Madelyn A. Baez, Thaddeus S. Brink, and Peggy Mason

Committee on Neurobiology and Department of Neurobiology, Pharmacology, and Physiology, University of Chicago, Chicago, Illinois 60637

We studied how the nervous system selects between noxious stimulus-evoked withdrawals and micturition, movements that are necessary for survival but use overlapping muscles and therefore cannot occur simultaneously. In lightly anesthetized rats, micturition was favored, because noxious stimulation never interrupted micturition, whereas withdrawals were suppressed during voiding. Neurons in the ventromedial medulla (VMM) are a major source of descending antinociceptive signals. To test whether VMM neurons support withdrawal suppression during micturition, the discharge of VMM neurons was recorded during continence and micturition. VMM cells that were inhibited (M-inh) or excited (M-exc) during micturition were observed. M-inh cells were excited by noxious cutaneous stimulation and thus are likely nociception facilitating, whereas M-exc cells were inhibited by noxious heat and are likely nociception inhibiting. The excitation of nociception-inhibiting M-exc and inhibition of nociception-facilitating M-inh cells predicts suppression of withdrawals during micturition. M-exc cells were typically silent before micturition, whereas most M-inh cells fired before micturition, suggesting that these cells may also play a preparatory role for micturition. To test this idea, we examined manipulations that either advanced or delayed the onset of micturition.
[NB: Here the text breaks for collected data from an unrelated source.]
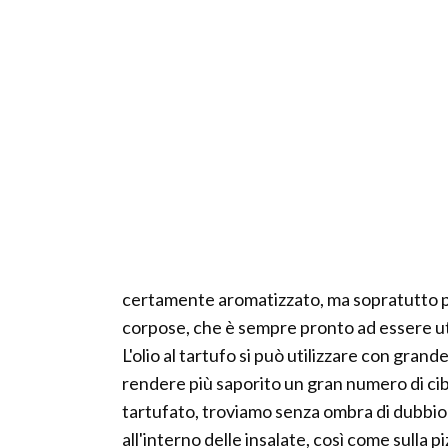
certamente aromatizzato, ma sopratutto per 
corpose, che è sempre pronto ad essere util
L'olio al tartufo si può utilizzare con grande
rendere più saporito un gran numero di cibi. T
tartufato, troviamo senza ombra di dubbio 
all'interno delle insalate, così come sulla piz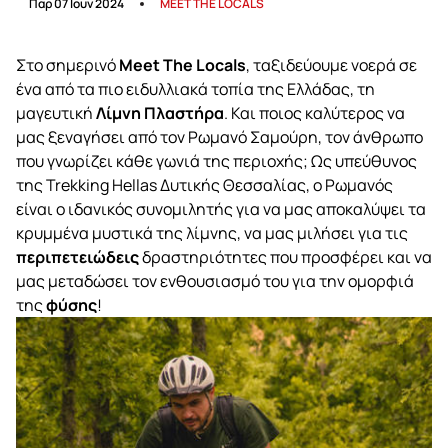
Παρ 07 Ιουν 2024
MEET THE LOCALS
Στο σημερινό
Meet
The
Locals
, ταξιδεύουμε νοερά σε
ένα από τα πιο ειδυλλιακά τοπία της Ελλάδας, τη
μαγευτική
Λίμνη Πλαστήρα
. Και ποιος καλύτερος να
μας ξεναγήσει από τον Ρωμανό Σαμούρη, τον άνθρωπο
που γνωρίζει κάθε γωνιά της περιοχής; Ως υπεύθυνος
της Trekking Hellas Δυτικής Θεσσαλίας, ο Ρωμανός
είναι ο ιδανικός συνομιλητής για να μας αποκαλύψει τα
κρυμμένα μυστικά της λίμνης, να μας μιλήσει για τις
περιπετειώδεις
δραστηριότητες που προσφέρει και να
μας μεταδώσει τον ενθουσιασμό του για την ομορφιά
της
φύσης
!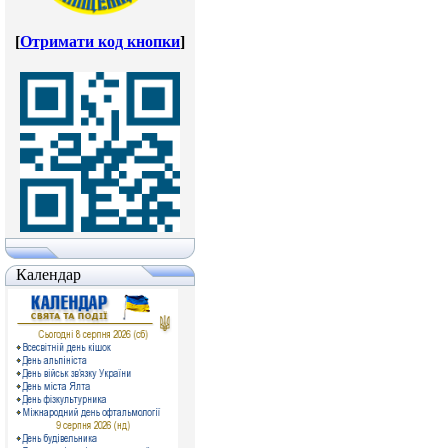
[
Отримати код кнопки
]
Календар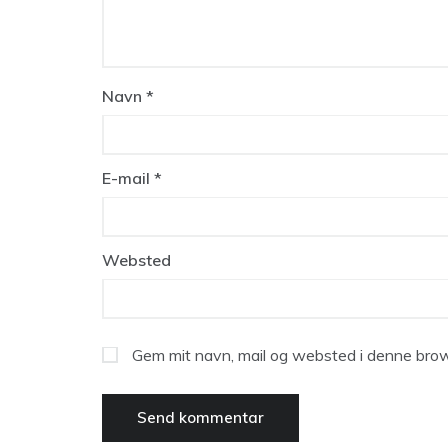
Navn
*
E-mail
*
Websted
Gem mit navn, mail og websted i denne brow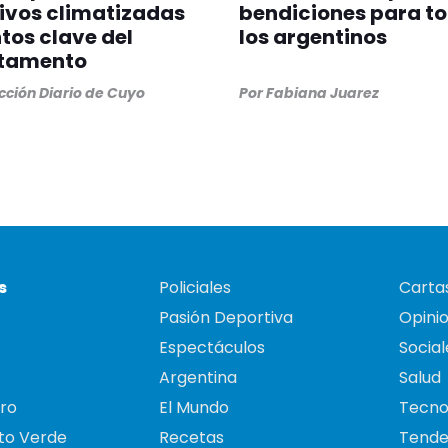
ivos climatizadas
bendiciones para t
tos clave del
los argentinos
tamento
ción Diario de Cuyo
Por
Fabiana Juarez
s
Policiales
Cartas
Pasión Deportiva
Opini
Espectáculos
Social
Argentina
Salud
ro
El Mundo
Tecno
to Verde
Recetas
Tende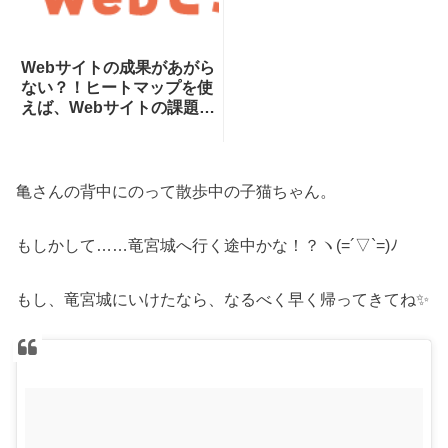
Webサイトの成果があがら
ない？！ヒートマップを使
えば、Webサイトの課題が
一目瞭然！ヒートマップで
できることを専門家が分か
りやすく解説！
亀さんの背中にのって散歩中の子猫ちゃん。
もしかして……竜宮城へ行く途中かな！？ヽ(=´▽`=)ﾉ
もし、竜宮城にいけたなら、なるべく早く帰ってきてね✨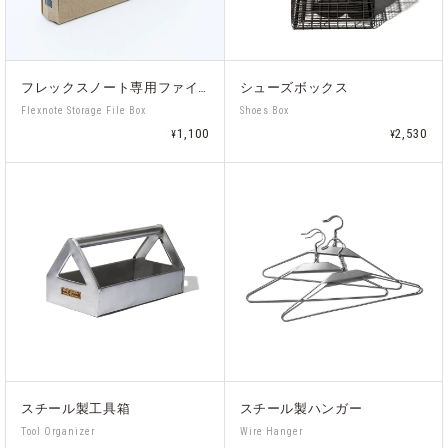
フレックスノート専用ファイル
シューズボックス
Flexnote Storage File Box
Shoes Box
1,100
2,530
¥
¥
スチール製工具箱
スチール製ハンガー
Tool Organizer
Wire Hanger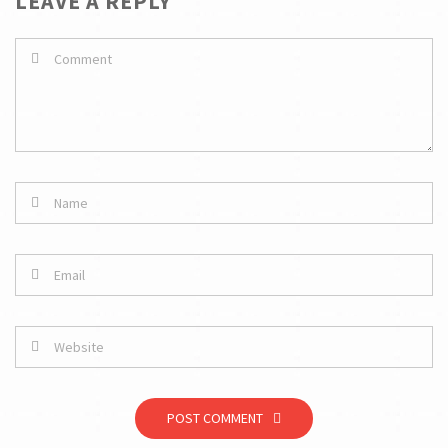
LEAVE A REPLY
POST COMMENT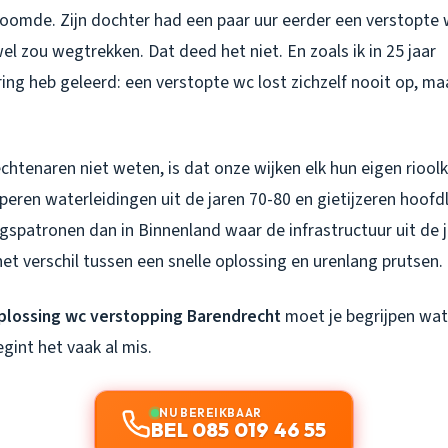
oomde. Zijn dochter had een paar uur eerder een verstopte
wel zou wegtrekken. Dat deed het niet. En zoals ik in 25 jaar
ng heb geleerd: een verstopte wc lost zichzelf nooit op, maa
htenaren niet weten, is dat onze wijken elk hun eigen rioolk
eren waterleidingen uit de jaren 70-80 en gietijzeren hoofdle
gspatronen dan in Binnenland waar de infrastructuur uit de 
et verschil tussen een snelle oplossing en urenlang prutsen.
plossing wc verstopping Barendrecht
moet je begrijpen wat
egint het vaak al mis.
NU BEREIKBAAR
BEL 085 019 46 55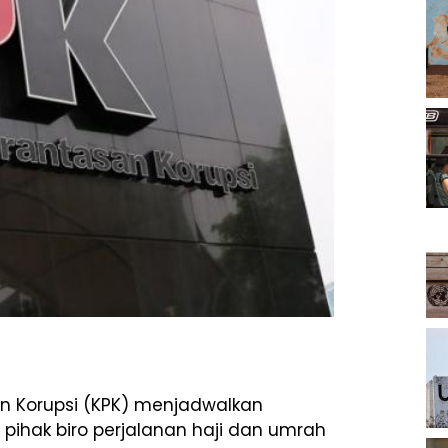
n Korupsi (KPK) menjadwalkan
 pihak biro perjalanan haji dan umrah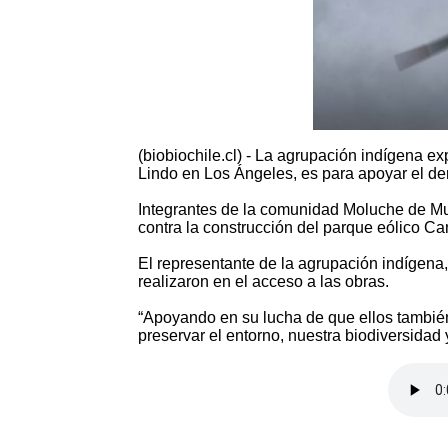
(biobiochile.cl) - La agrupación indígena e
Lindo en Los Ángeles, es para apoyar el der
Integrantes de la comunidad Moluche de Mul
contra la construcción del parque eólico C
El representante de la agrupación indígena,
realizaron en el acceso a las obras.
“Apoyando en su lucha de que ellos también
preservar el entorno, nuestra biodiversidad y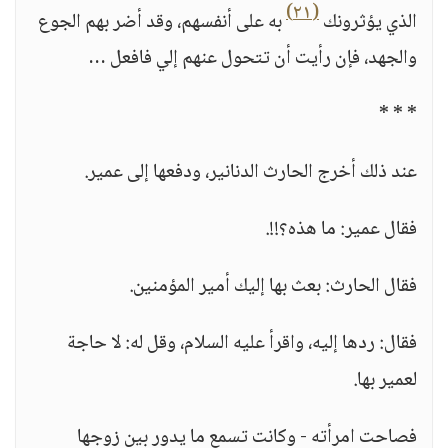
(٢١)
الذي يؤثرونك
به على أنفسهم، وقد أضر بهم الجوع
والجهد، فإن رأيت أن تتحول عنهم إلي فافعل …
* * *
عند ذلك أخرج الحارث الدنانير، ودفعها إلى عمير.
فقال عمير: ما هذه؟!!.
فقال الحارث: بعث بها إليك أمير المؤمنين.
فقال: ردها إليه، واقرأ عليه السلام، وقل له: لا حاجة
لعمير بها.
فصاحت امرأته - وكانت تسمع ما يدور بين زوجها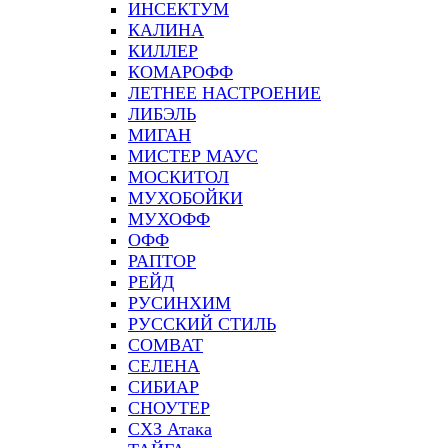
ИНСЕКТУМ
КАЛИНА
КИЛЛЕР
КОМАРОФФ
ЛЕТНЕЕ НАСТРОЕНИЕ
ЛИБЭЛЬ
МИГАН
МИСТЕР МАУС
МОСКИТОЛ
МУХОБОЙКИ
МУХОФФ
ОФФ
РАПТОР
РЕЙД
РУСИНХИМ
РУССКИЙ СТИЛЬ
СOMBAT
СЕЛЕНА
СИБИАР
СНОУТЕР
СХЗ Атака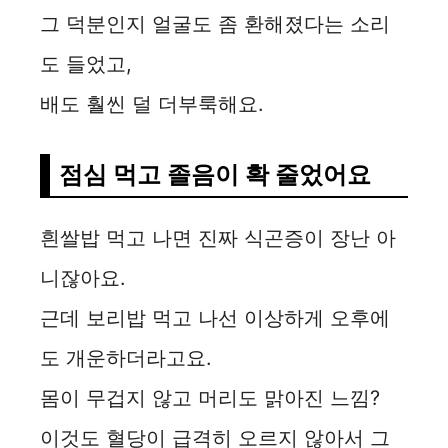
그 덕분인지 얼굴도 좀 환해졌다는 소리
도 들었고,
배도 훨씬 덜 더부룩해요.
점심 먹고 졸음이 확 줄었어요
흰쌀밥 먹고 나면 진짜 식곤증이 장난 아
니잖아요.
근데 보리밥 먹고 나선 이상하게 오후에
도 개운하더라고요.
몸이 무겁지 않고 머리도 맑아진 느낌?
이것도 혈당이 급격히 오르지 않아서 그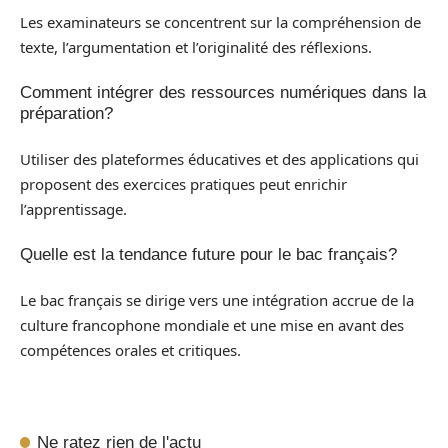
Les examinateurs se concentrent sur la compréhension de
texte, l’argumentation et l’originalité des réflexions.
Comment intégrer des ressources numériques dans la
préparation?
Utiliser des plateformes éducatives et des applications qui
proposent des exercices pratiques peut enrichir
l’apprentissage.
Quelle est la tendance future pour le bac français?
Le bac français se dirige vers une intégration accrue de la
culture francophone mondiale et une mise en avant des
compétences orales et critiques.
Ne ratez rien de l'actu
Hypothalamic stimulation and noxious paw heat advanced micturition while exciting M-inh cells and inhibiting M-exc cells. In contrast, colorectal distension, a stimulus that delays micturition, inhibited M-inh cells and excited M-exc cells. These results suggest a model in which, during continence, VMM M-inh cells facilitate and M-exc cells inhibit bladder afferents, advancing micturition onset when M-inh cells are activated and delaying onset when M-exc cells are activated.

Key words: bladder; visceral; nociceptive modulation; electrophysiology; raphe magnus; rostral ventromedial medulla; RVM


Received March 29, 2004; revised November 18, 2004; accepted November 19, 2004.